N Korea offers talks with US – but under heavy riders

18 Apr 2013

The renegade Nouth Korea, in apparent appeasement of its only big supporter China, today offered to begin talks with its 'No 1 enemy' the USA to defuse tensions – but under stringent conditions that are unlikely to be met in a hurry.

In its list of conditions before talks can begin, North Korea, which makes no secret of its nuclear weapons ambitions, has demanded the lifting of United Nations sanctions against it and a permanent end to joint US-South Korean military exercises.

The United States and South Korea "should immediately stop all their provocative acts against the DPRK (Democratic People's Republic of Korea) and apologize for all of them," the country's National Defence Commission said in a statement carried by state-run media.

The commission listed a number of "practical measures" the United States and South Korea should take if they want to avoid "sledge-hammer retaliatory blows of the army and people" of North Korea and if "they truly stand for dialogue and negotiations".

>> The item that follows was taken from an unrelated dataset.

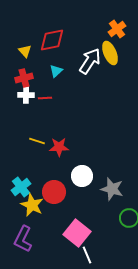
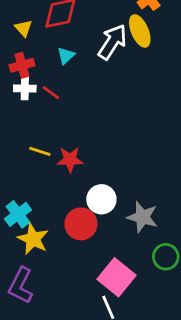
red line: (45, 98) -> (51, 93), turned 40
red circle: (54, 192) -> (81, 224), moved
pink square: (77, 233) -> (116, 277), moved

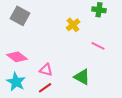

But the nature of the demands, such as the lifting of sanctions imposed after the DPRK's latest nuclear test, appeared to offer almost no chance of negotiations, particularly amid heightened tensions on the Korean Peninsula.

Japan last week went into an unusual 'Patriot' interceptor missile deployment to guard against North Korea's unbridled missile tests.

"It is hard to understand North Korea's claims," Cho Tai-young, a spokesman for the South Korean foreign ministry, said at a news briefing. "They are preposterous."

A torrent of unnerving threats from Pyongyang in recent weeks has strained already fragile relations in the region. The North's rhetoric intensified when the UN Security Council voted last month to slap tougher sanctions on the regime and amid US-South Korean military drills currently under way in South Korea.

The United States said this month that for it to enter talks, North Korea would have to show a serious commitment to moving away from its nuclear programme, which the regime of Kim Jong Un insists it won't do.

In its preconditions for talks issued today, North Korea suggested that the United States would have to make the first move on the nuclear issue.

"They should bear in mind that the denuclearization of the Korean Peninsula can begin with the pull-out of the nuclear war means introduced by the US and this may lead to the global denuclearization," the defence commission said.

North Korea has repeatedly described the annual military exercises taking place in South Korea as threats of nuclear war, singling out aspects of the drills like the practice mission flown by US stealth bombers as evidence. The stealth bombers can carry conventional or nuclear weapons.

Despite all this, US Secretary of State John Kerry, who ended a trip to the region early this week that was dominated by concern about North Korea, stressed his interest in a diplomatic solution.